The boxes include an angel pin with the birthstone of the baby, footprints and handprints, locks of hair and a measurement tape with how long the baby was.
"When I was in training, they would tell us stories of women who had babies that died," she said. "The baby may have weighed 4 pounds, 10 ounces. These mothers have been known to go to the produce department and put 4 pounds and 10 ounces of fruit into the scale to see exactly how big their babies were. They may have never been allowed to hold their babies and they wanted to experience what they would have felt like."
Empty Arms, the support group at Morris Hospital, is a way for many parents suffering a loss to relate and talk about their experiences. Baudino said it was important for her to go back to the support group after the loss of her son because she wanted to help others.
"I meet with people from parks to restaurants," she said. "Sometimes they just need to talk because they are having a bad day.
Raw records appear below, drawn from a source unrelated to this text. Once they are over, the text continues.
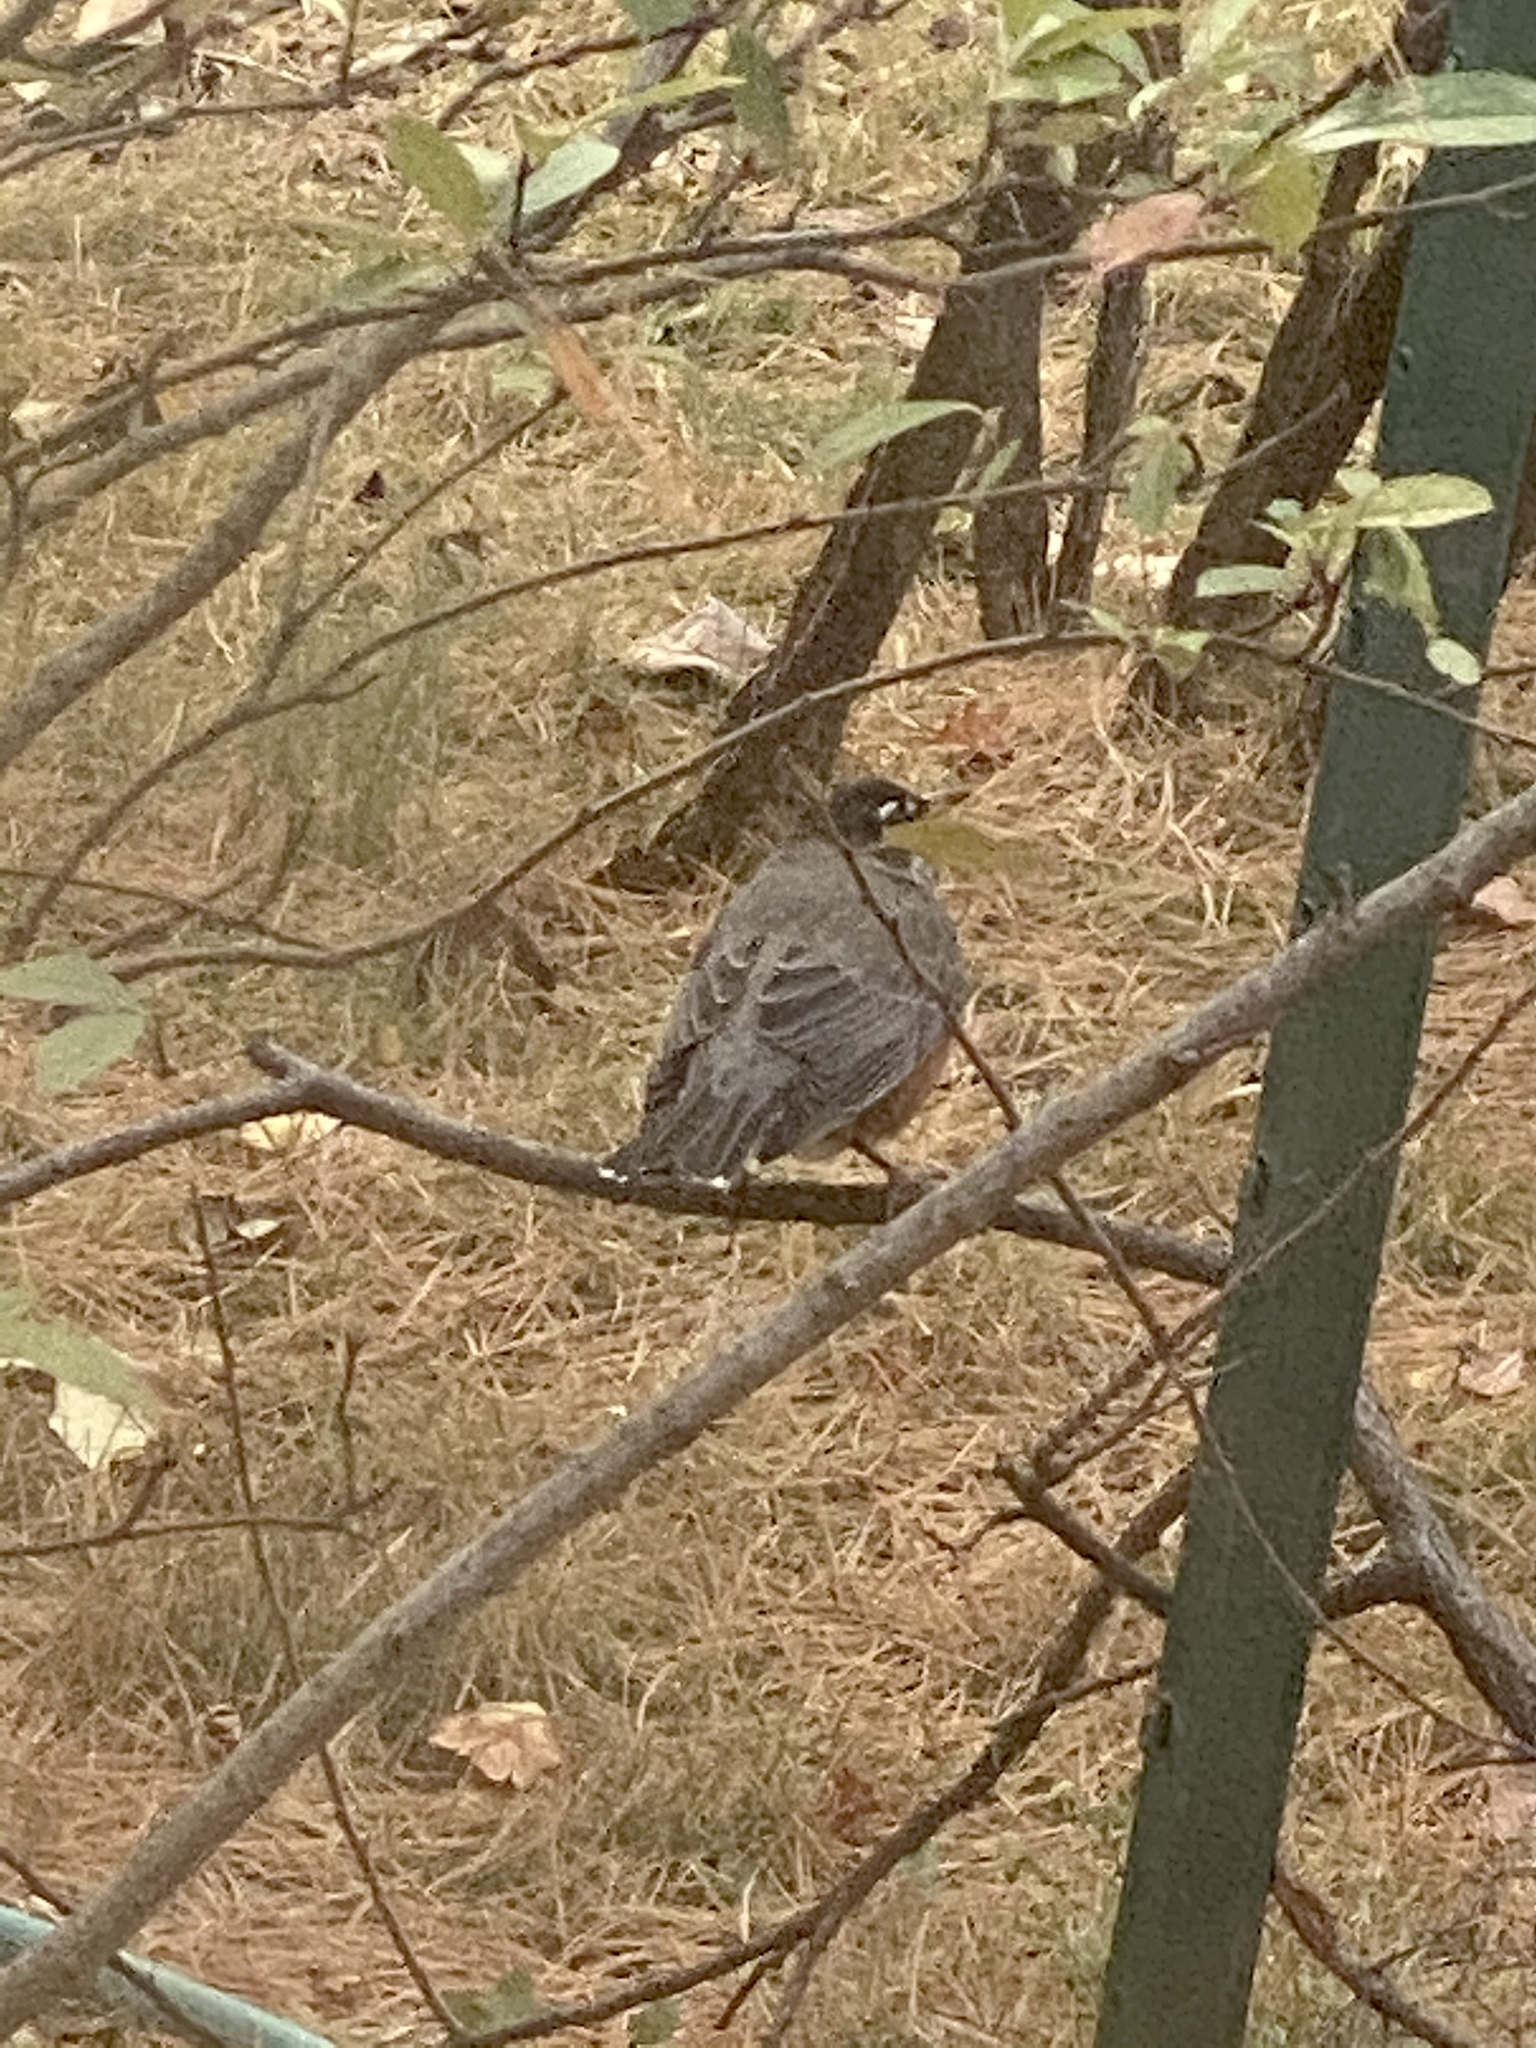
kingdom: Animalia
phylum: Chordata
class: Aves
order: Passeriformes
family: Turdidae
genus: Turdus
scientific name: Turdus migratorius
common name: American robin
I just want to be there to listen, because I know."
And, according to Baudino, there is no right or wrong way to grieve.
"I see people grow and maybe accept that loss, and then maybe two months later they went 10 steps backwards," she said. "That's the grief process."
She also encourages those who have experienced a miscarriage to come to the group.
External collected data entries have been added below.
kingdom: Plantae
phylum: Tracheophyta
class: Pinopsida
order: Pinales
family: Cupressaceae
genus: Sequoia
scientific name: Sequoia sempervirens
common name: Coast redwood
"People who experience miscarriages don't get a lot of support that they need," she said. "It is different when your friends see you with a big stomach, they feel more sympathy. But when you may not be that far along and you have a miscarriage, you still felt that life kick inside you and now it is gone. You too need that support, no matter how far along you were in your pregnancy."
Fathers are another factor that tend to get overlooked during the loss of a child. Most focus the attention on the mother.
"It is important to talk to the dads, too," Baudino said. "They are grieving in their own ways and it is important not to ignore their needs."
Regardless of when or how you mourn, the process of grief is inevitable.
"You can put it on the shelf and leave it," Baudino says. "But I learned first hand, you have to go back to that shelf eventually and deal with it. If you don't, it can ruin your marriage, friendships or even make you physically ill."
Baudino describes grief similar to controlling diabetes.
"This is something that you are never going to get over," she says. "But you do learn to incorporate it into your life, learn how to live with it day by day. And eventually you get a little bit better dealing with it. The tears become less, and you have more good days then bad."
Empty Arms meets the first Wednesday of the month at the Morris Hospital Library starting at 6:30 p.m.